When the attack is successful, there will most likely be data breach concerns, privacy issues, customers’ notifications, and government authorities’ reporting. It is not just a small hassle.
WebWhim had recently served a client whose brochure/WooCommerce website became very slow – about 25 seconds to open a page on a desktop device. After investigation, we identified that the client’s website was hacked at least four years ago and used as a farm for keeping a massive amount of backlinks by the blackhat SEO intruder. The size of the client’s database grew out of control to 15GB (with the typical limit of 1Gb for WordPress databases), adding every 3 minutes for the last four years a backlink and a related descriptive text.
The good news is that we had managed to remove malware using WordFence. The bad news is that a hosting provider did not automatically notify a client that his database exceeded the size limit. There is no way to back up a database of this size using any regular tools or backup plugin. Without a backup, there is a significant risk to lose the whole website during the cleaning procedure with WP-Optimize or a similar tool. The time was ticking. Therefore the only solution that remained was to recreate this website anew manually, host it with a different provider, and add another security level – we had chosen WordFence.

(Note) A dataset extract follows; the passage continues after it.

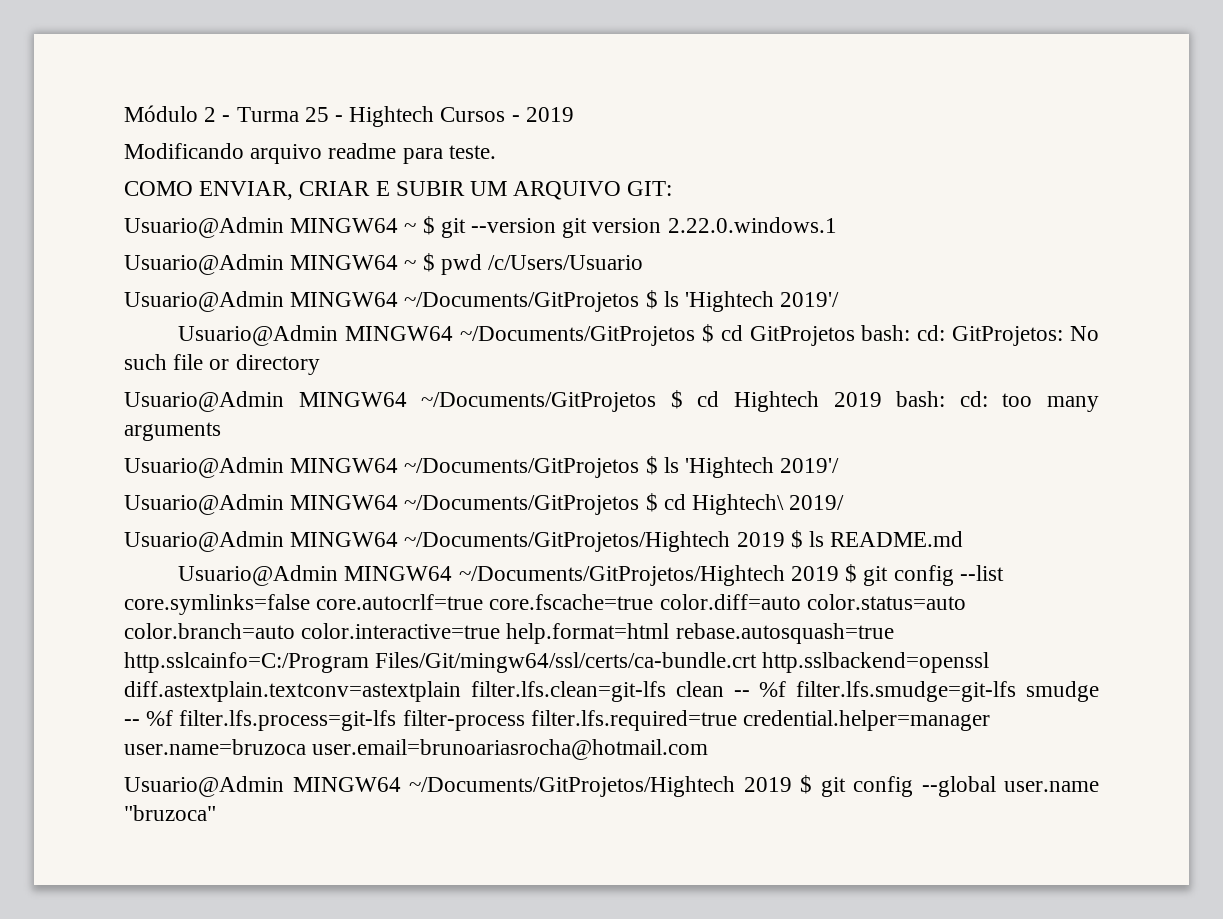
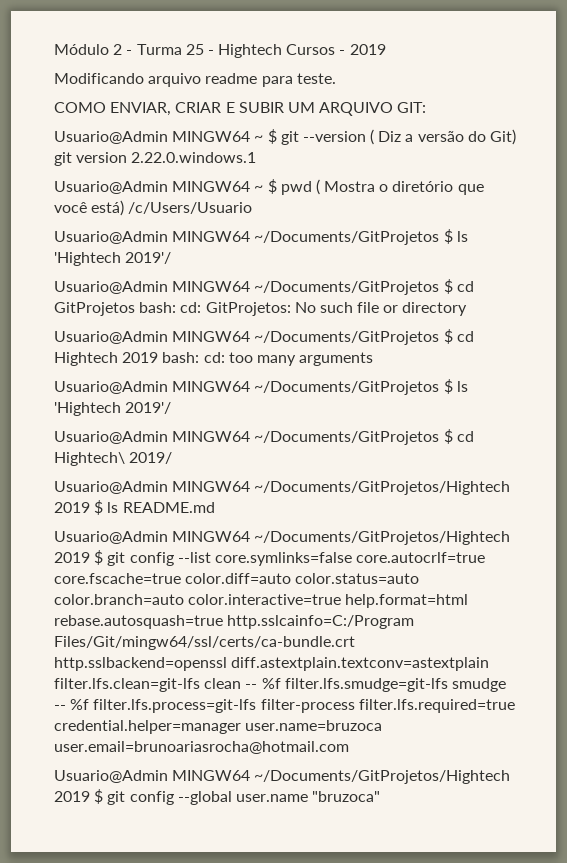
(557, 225) none -> [370,129,517,145] ( Diz a versão do Git)
(482, 264) none -> [315,179,484,195] [54,200,125,216] ( Mostra o diretório que você está)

This action alone improved website download time tenfold from 25 to 2.0 seconds. The client is now running his website in a much more secure environment. Nevertheless, the website is never safe if there is no routine security maintenance in place. The number of attacks on the client website is still very high and quite persistent – about one attempt per 30 minutes from the different IP addresses each day after the move. Fortunately, so far, the hoster and the Wordfence plugin are doing their job of blocking the hackers.
The next step will be to replace the WooCommerce plugin with Ecwid Ecommerce Shopping Cart, move DNS hosting to Cloudflare, and add a scheduled weekly cleanup of the database.
To WordPress, or not to WordPress? That is the question.
If you are happy to follow a template-driven website design, you might be better off with an alternative platform like Weebly. It is a close-code platform optimised for a much faster upload speed than the typical WordPress theme-based website. However, the WordPress platform gives an advanced designer the power to develop any layout with a page builder without coding.